Your answer is a number only: how many lines in the data below contain "testing"?

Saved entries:
※

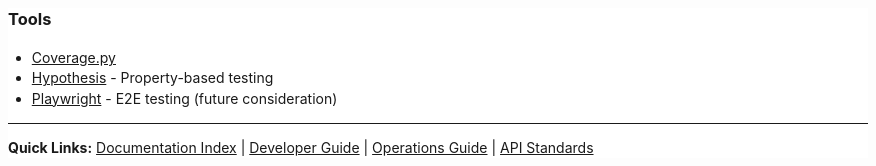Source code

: ### Tools
- [Coverage.py](https://coverage.readthedocs.io/)
- [Hypothesis](https://hypothesis.readthedocs.io/) - Property-based testing
- [Playwright](https://playwright.dev/) - E2E testing (future consideration)

---

**Quick Links:** [Documentation Index](./README.md) | [Developer Guide](./developer-guide.md) | [Operations Guide](./operations-guide.md) | [API Standards](./api-standards.md)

※

:: SOLUTION TO THE EXERCISE ::
2